Does stateless support this funtionality? I haven't found an API in the framework that supports this unless I'm missing something? To get around this I ended up creating a wrapper class that holds n number of guard functions. The class exposes a single API called ExecuteinParrallel that I then pass by reference to the PermitIf function in stateless. This allows me to achieve the performance optimisation I'm looking for.

It would be neat if this functionality was provided out of the box by stateless. If this feature is not yet supported, I'd be happy to open a PR to add this functionality?

Thanks again! D

mclift commented 1 month ago

As an interim solution, and if you don't mind losing the guard descriptions, could you wrap the calls inside a Task.WhenAll? Something like:

            stateMachine.Configure(MyState.Off)
                .PermitIf(MyTrigger.FlickSwitch, MyState.On, () => (Task.WhenAll(
                    Task.Run(() =>
                    {
                        Thread.Sleep(millisecondsTimeout: 1000);
                        return true;
                    }),
                    Task.Run(() =>
                    {
                        Thread.Sleep(millisecondsTimeout: 1000);
                        return true;
                    }),
                    Task.Run(() =>
                    {
                        Thread.Sleep(millisecondsTimeout: 1000);
                        return true;
                    })
                )).Result.All(x => x));
dave-signify commented 1 month ago

Thanks for the prompt reply @mclift 👍 and I hope you had a nice weekend! 😄

Yes, this interim solution is more or less what I have done in my implementation. Good to know I was on the right track. My solution however does retain the guard descriptors as it's important that I know which guard during execution returned false.

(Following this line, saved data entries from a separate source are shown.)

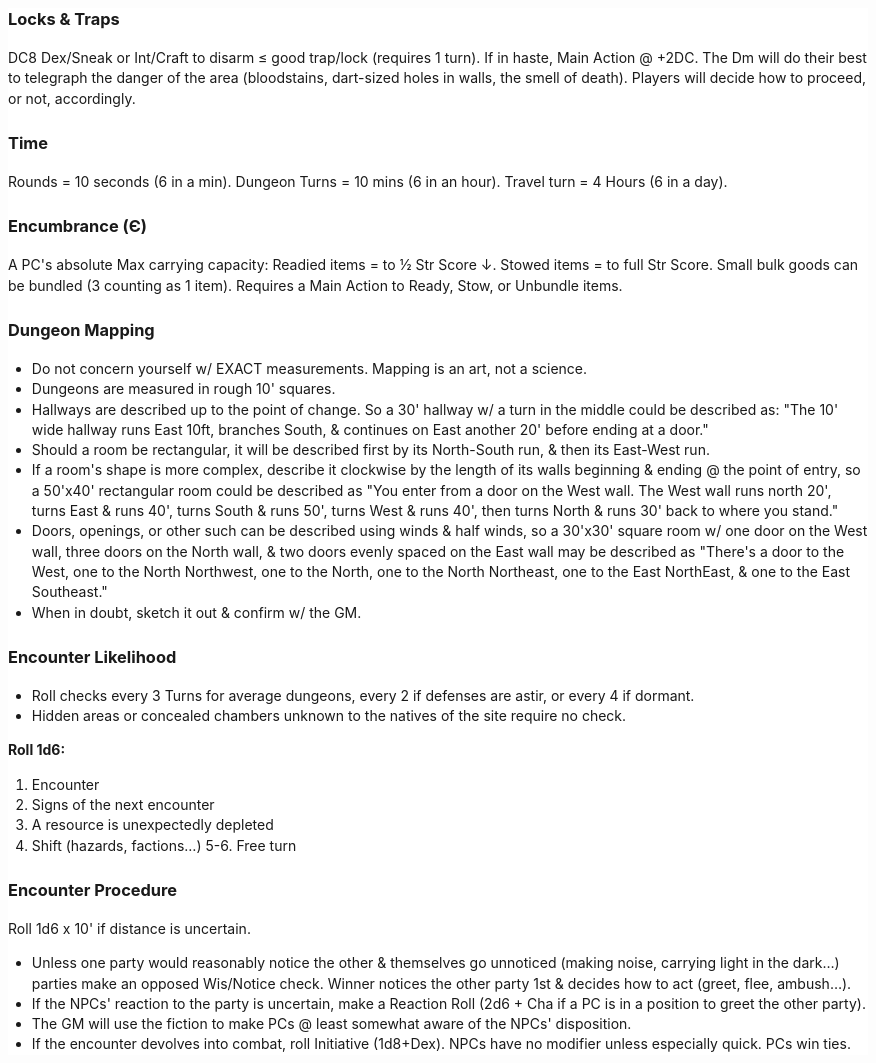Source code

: ### Locks & Traps
DC8 Dex/Sneak or Int/Craft to disarm ≤ good trap/lock (requires 1 turn). If in haste, Main Action @ +2DC. The Dm will do their best to telegraph the danger of the area (bloodstains, dart-sized holes in walls, the smell of death). Players will decide how to proceed, or not, accordingly.

### Time
Rounds = 10 seconds (6 in a min). Dungeon Turns = 10 mins (6 in an hour). Travel turn = 4 Hours (6 in a day).

### Encumbrance (Є)
A PC's absolute Max carrying capacity: Readied items = to ½ Str Score ↓. Stowed items = to full Str Score. Small bulk goods can be bundled (3 counting as 1 item). Requires a Main Action to Ready, Stow, or Unbundle items.

### Dungeon Mapping
- Do not concern yourself w/ EXACT measurements. Mapping is an art, not a science.
- Dungeons are measured in rough 10' squares.
- Hallways are described up to the point of change. So a 30' hallway w/ a turn in the middle could be described as: "The 10' wide hallway runs East 10ft, branches South, & continues on East another 20' before ending at a door."
- Should a room be rectangular, it will be described first by its North-South run, & then its East-West run.
- If a room's shape is more complex, describe it clockwise by the length of its walls beginning & ending @ the point of entry, so a 50'x40' rectangular room could be described as "You enter from a door on the West wall. The West wall runs north 20', turns East & runs 40', turns South & runs 50', turns West & runs 40', then turns North & runs 30' back to where you stand."
- Doors, openings, or other such can be described using winds & half winds, so a 30'x30' square room w/ one door on the West wall, three doors on the North wall, & two doors evenly spaced on the East wall may be described as "There's a door to the West, one to the North Northwest, one to the North, one to the North Northeast, one to the East NorthEast, & one to the East Southeast."
- When in doubt, sketch it out & confirm w/ the GM.

### Encounter Likelihood
- Roll checks every 3 Turns for average dungeons, every 2 if defenses are astir, or every 4 if dormant.
- Hidden areas or concealed chambers unknown to the natives of the site require no check.

**Roll 1d6:**
1. Encounter
2. Signs of the next encounter
3. A resource is unexpectedly depleted
4. Shift (hazards, factions…)
5-6. Free turn

### Encounter Procedure
Roll 1d6 x 10' if distance is uncertain.

- Unless one party would reasonably notice the other & themselves go unnoticed (making noise, carrying light in the dark…) parties make an opposed Wis/Notice check. Winner notices the other party 1st & decides how to act (greet, flee, ambush…).
- If the NPCs' reaction to the party is uncertain, make a Reaction Roll (2d6 + Cha if a PC is in a position to greet the other party).
- The GM will use the fiction to make PCs @ least somewhat aware of the NPCs' disposition.
- If the encounter devolves into combat, roll Initiative (1d8+Dex). NPCs have no modifier unless especially quick. PCs win ties.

I was thinking of opening a PR to move this parallel guard functionality into the stateless library as a first class feature for you to review? Would this be okay?

Thanks again, Dave

mclift commented 3 weeks ago

Thanks for your patience, @dave-signify.

I've been mulling this over as the idea of having Stateless spin up multiple threads for parallel execution of guard functions isn't sitting well with me. I think the crux of it is that if the caller needs finer control over how the guard functions run, we should probably just delegate the execution strategy to the caller. So I wonder if there should be a way to configure a state transition with another delegate that provides that custom guard execution. Any thoughts?